**Extracted text**

....

My personal opinion is that ufilling is purely enabling you to capture an employees detail on their DB, as to where you would have completed a form and they would have captured it.

Just as you capturing the employees detail in your payroll application - extract that data in an acceptable format and it can be imported into the UIF DB 

making sence?.

----------


## Dave A

Absolutely, Gabriel.

I've heard rumblings that SARS is going to make a payroll package available for businesses that essentially does it all. Calculates all the deductions and files your returns - all online. Some might see it as invasive, but personally I think it would be great!

----------


## duncan drennan

> I've heard rumblings that SARS is going to make a payroll package available for businesses that essentially does it all.


1 July AFAIK - at least for the EMP501 reconciliation. Here are some details.

----------


## Dave A

I see uFiling has updated their website and functionality. I got this email:




> Dear Valued Client,
> 
> 
> *  In our endeavor to continuously provide excellent service to employers, uFiling is being upgraded with new 
>   added functionality*
> 
>   Go-Live date has been scheduled for *14 September 2009.*
>   uFiling has received a complete revamp from information received from uFilers.
>   Key functionality includes the following; 
> ...


Unfortunately no sign of a link-up between the SARS eFiling system and the uFiling system yet when it comes to dealing with payments.

Damn irritating actually. I'd far rather be using uFiling to deal with my UIF returns.

----------


## Dave A

An update.

I decided to check what was going on with my uFiling account which I abandoned some time ago on the instructions of a uFiling agent because I pay via SARS on the EMP201 return.

Blow me down - all those returns that were marked _unpaid_ are now marked as _SARS payable_.

I phone uFiling to find out if that means what I think it does - and yes, they're matching it up with the EMP201 return. In fact, this uFiling agent says whoever told me *not* to use uFiling to submit the returns was *wrong!*

Frankly I'm rather bemused. Looks like I've got some work ahead of me cleaning up the data and submitting the outstanding returns  :Mad:

----------


## Blesh

Couldnt get through to the contact section for some reason. I am trying to get a letter stating something similar to the SARS tax clearance letter.

----------


## Dave A

> I am trying to get a letter stating something similar to the SARS tax clearance letter.


From the UIF department? You're not perhaps looking for a letter of good standing (which would be from workmans compensation).

----------


## Theuns.vanWyk

> An update.
> 
> I decided to check what was going on with my uFiling account which I abandoned some time ago on the instructions of a uFiling agent because I pay via SARS on the EMP201 return.

....

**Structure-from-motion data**

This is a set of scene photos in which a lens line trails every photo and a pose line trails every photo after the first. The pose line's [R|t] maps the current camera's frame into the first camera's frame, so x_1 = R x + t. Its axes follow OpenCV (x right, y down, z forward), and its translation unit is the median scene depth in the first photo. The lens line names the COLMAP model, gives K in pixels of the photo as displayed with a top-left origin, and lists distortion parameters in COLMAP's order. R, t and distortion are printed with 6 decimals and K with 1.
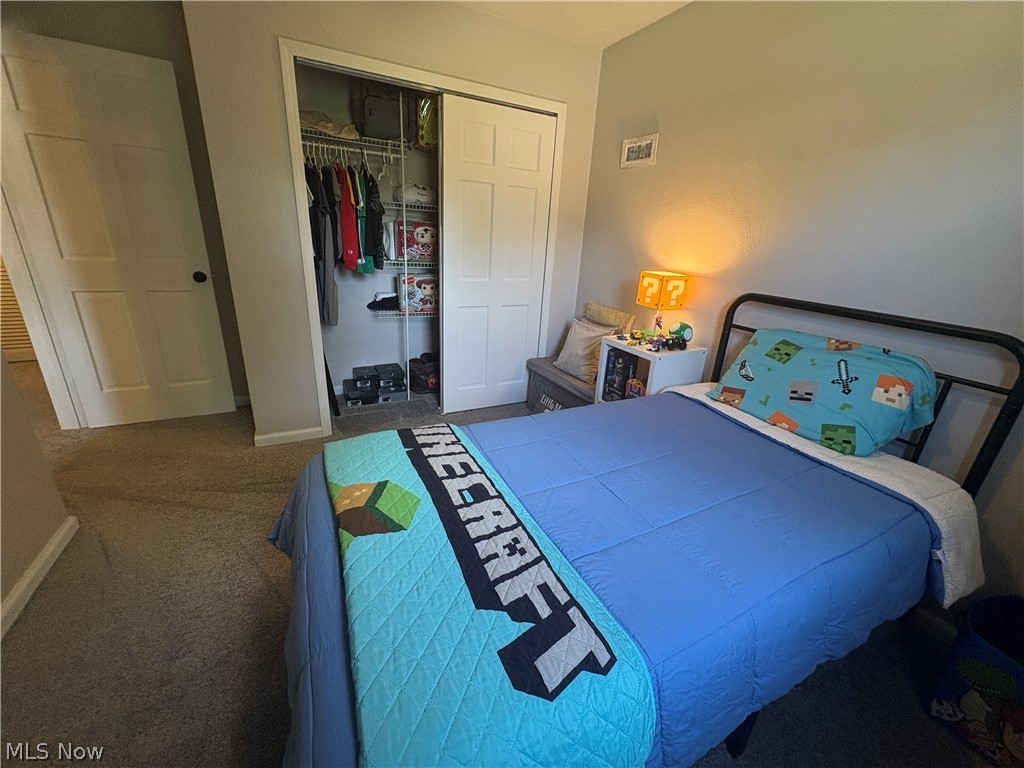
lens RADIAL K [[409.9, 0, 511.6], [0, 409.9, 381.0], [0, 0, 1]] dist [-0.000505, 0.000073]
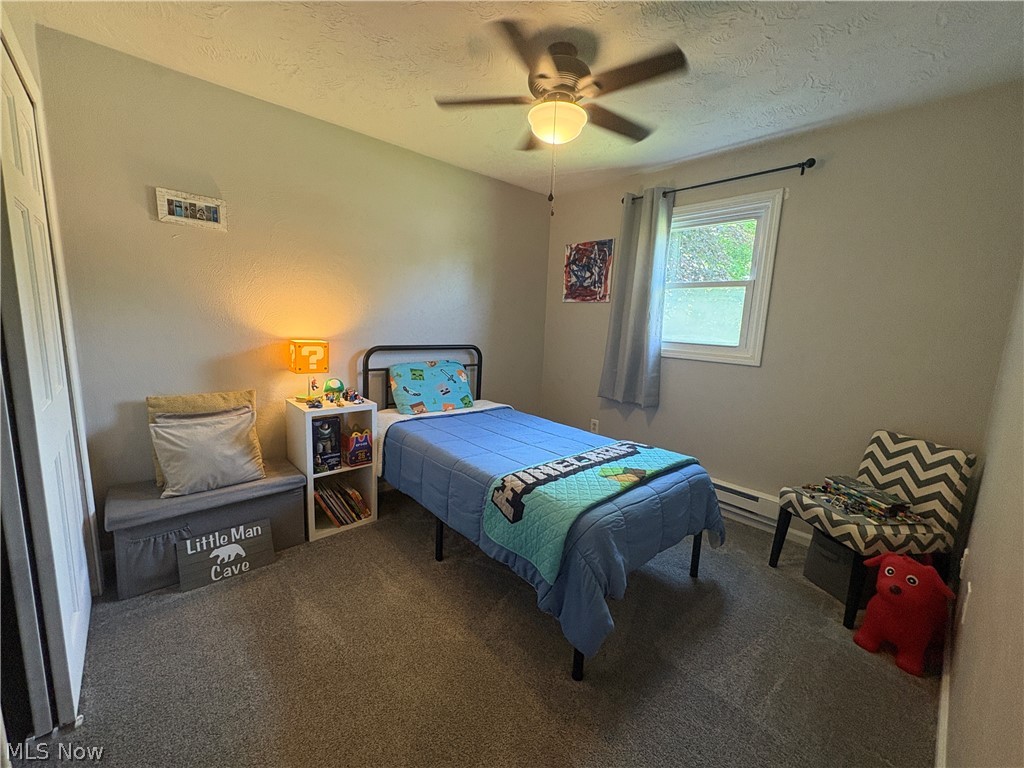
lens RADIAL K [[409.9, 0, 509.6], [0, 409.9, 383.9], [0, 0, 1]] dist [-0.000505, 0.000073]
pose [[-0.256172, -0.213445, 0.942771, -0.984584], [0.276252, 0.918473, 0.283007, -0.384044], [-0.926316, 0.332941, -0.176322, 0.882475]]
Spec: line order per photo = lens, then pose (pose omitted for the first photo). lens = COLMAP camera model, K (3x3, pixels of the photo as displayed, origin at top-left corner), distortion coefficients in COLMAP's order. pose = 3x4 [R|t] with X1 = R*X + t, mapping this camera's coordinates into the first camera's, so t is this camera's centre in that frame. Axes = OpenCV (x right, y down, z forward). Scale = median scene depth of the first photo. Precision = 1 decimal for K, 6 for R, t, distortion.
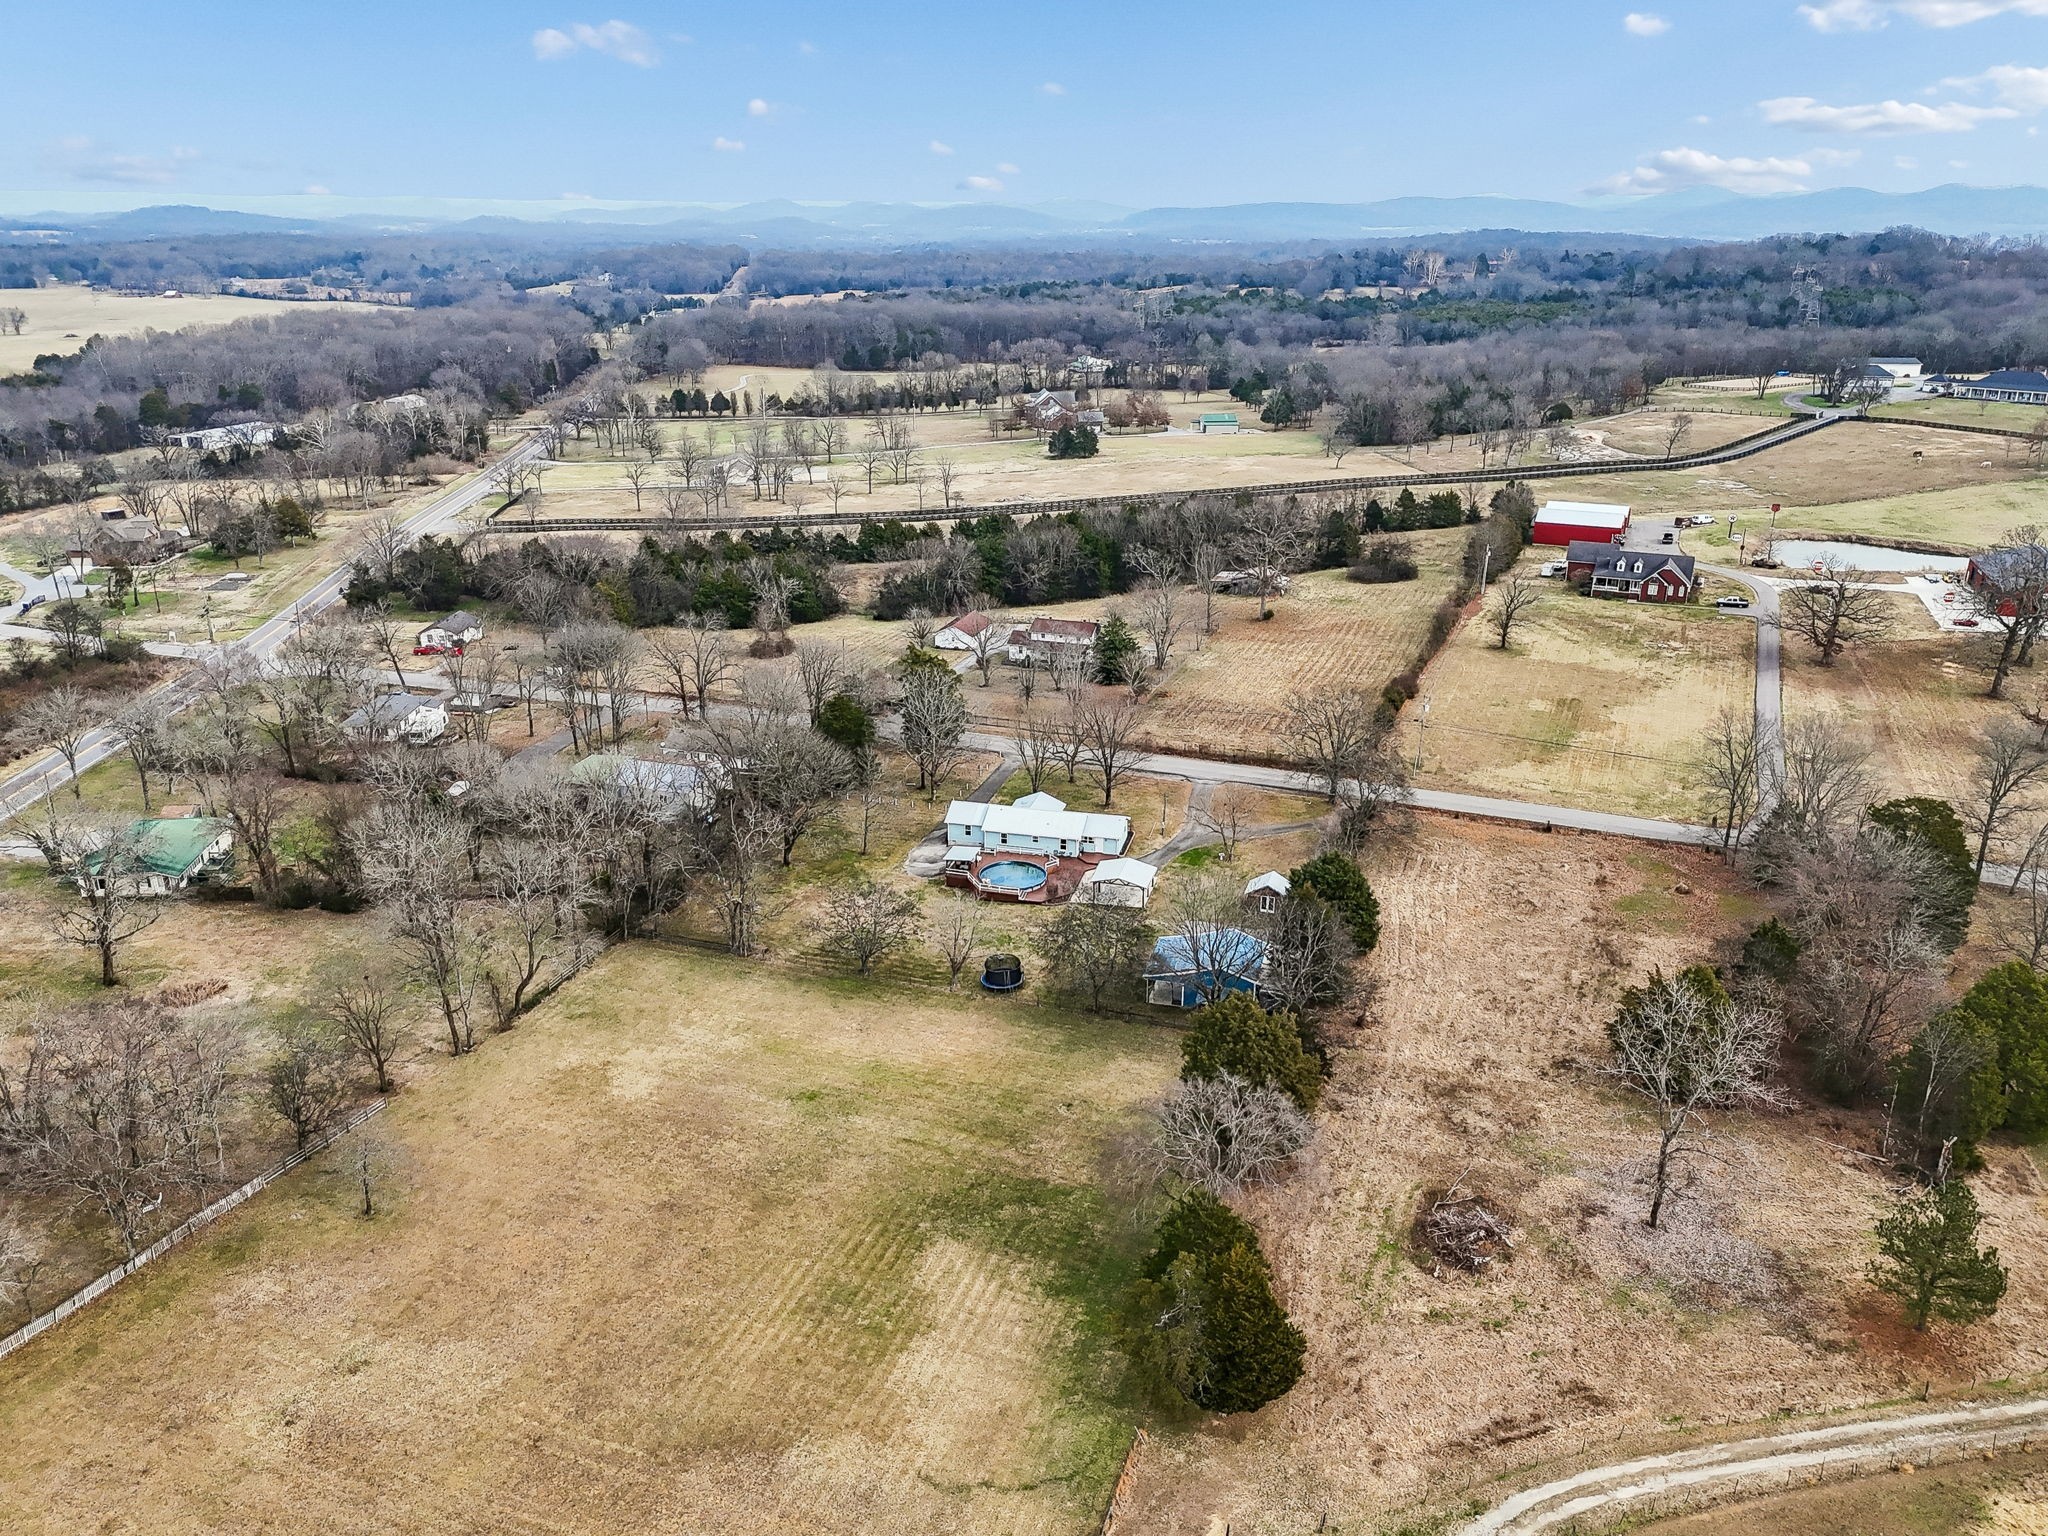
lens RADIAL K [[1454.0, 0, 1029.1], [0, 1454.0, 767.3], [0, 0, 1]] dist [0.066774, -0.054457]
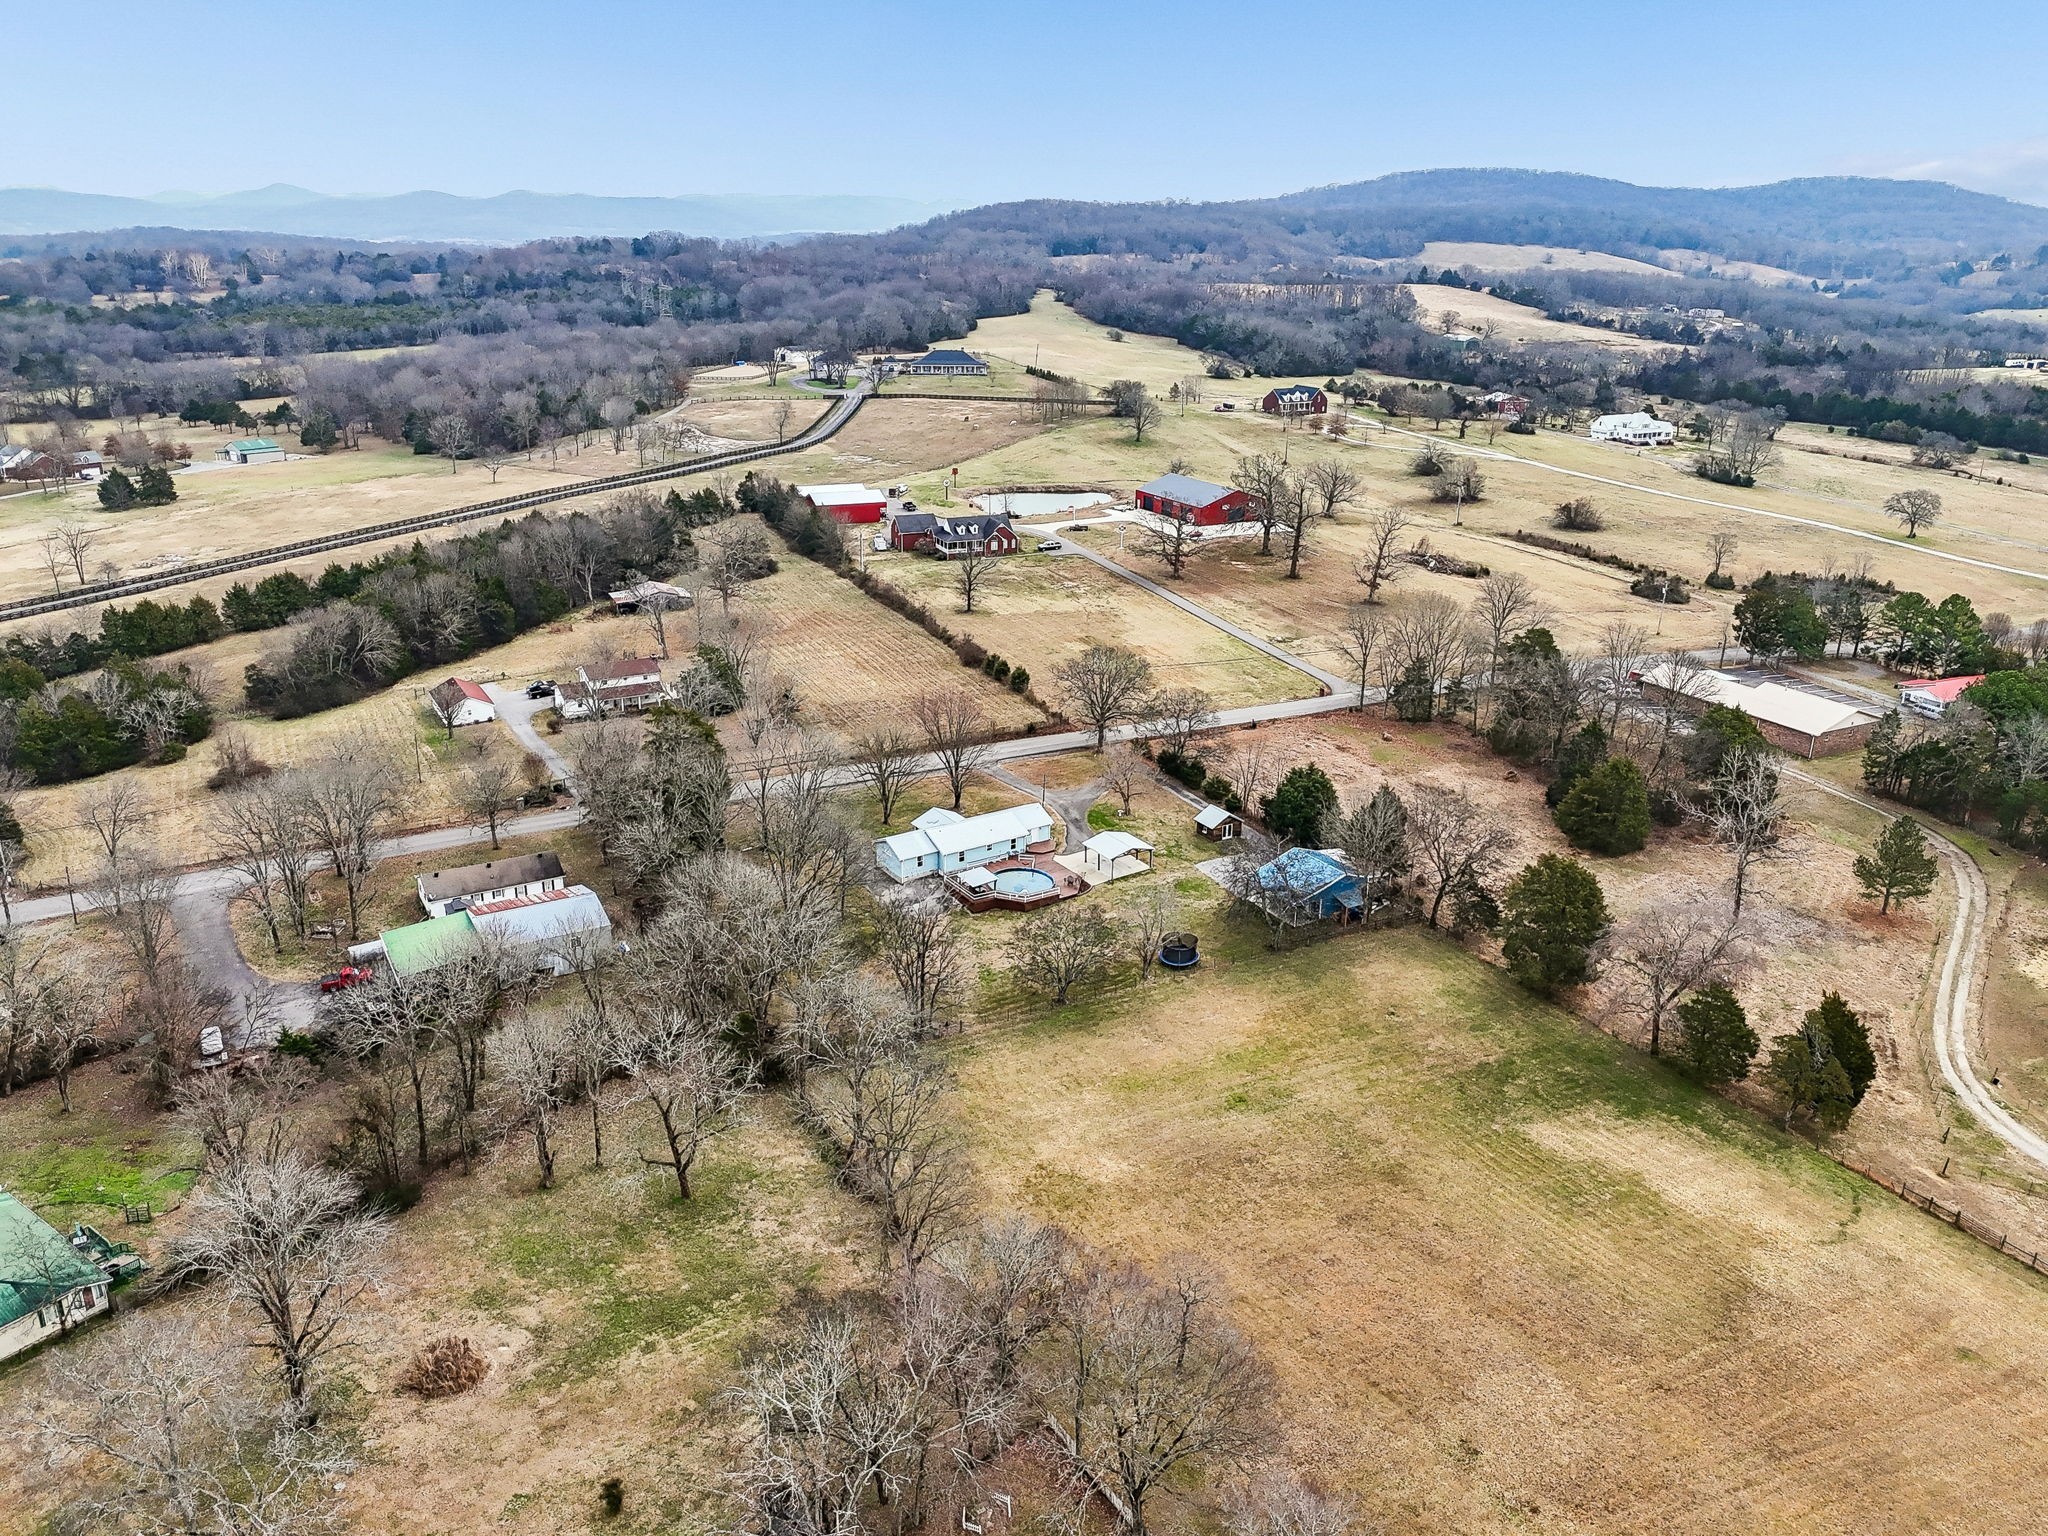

....

**Your tasks**
- 1) Answer from the uFiling forum thread:
(a) What Go-Live date does the quoted email give for the upgraded uFiling?
(b) Through which return does Dave A pay via SARS?
(c) After the update, how are the returns that had been marked unpaid now marked?
- 2) In the uFiling forum thread, reproduce the stretch from "Unfortunately no sign" through "my UIF returns.".
- 3) Translate this sentence from the uFiling forum thread into Spanish: "I'd far rather be using uFiling to deal with my UIF returns."

**Answers by item number**
- 1)
(a) 14 September 2009
(b) The EMP201 return
(c) SARS payable

- 2)
Unfortunately no sign of a link-up between the SARS eFiling system and the uFiling system yet when it comes to dealing with payments.

Damn irritating actually. I'd far rather be using uFiling to deal with my UIF returns.

- 3) Preferiría con mucho usar uFiling para gestionar mis declaraciones del UIF.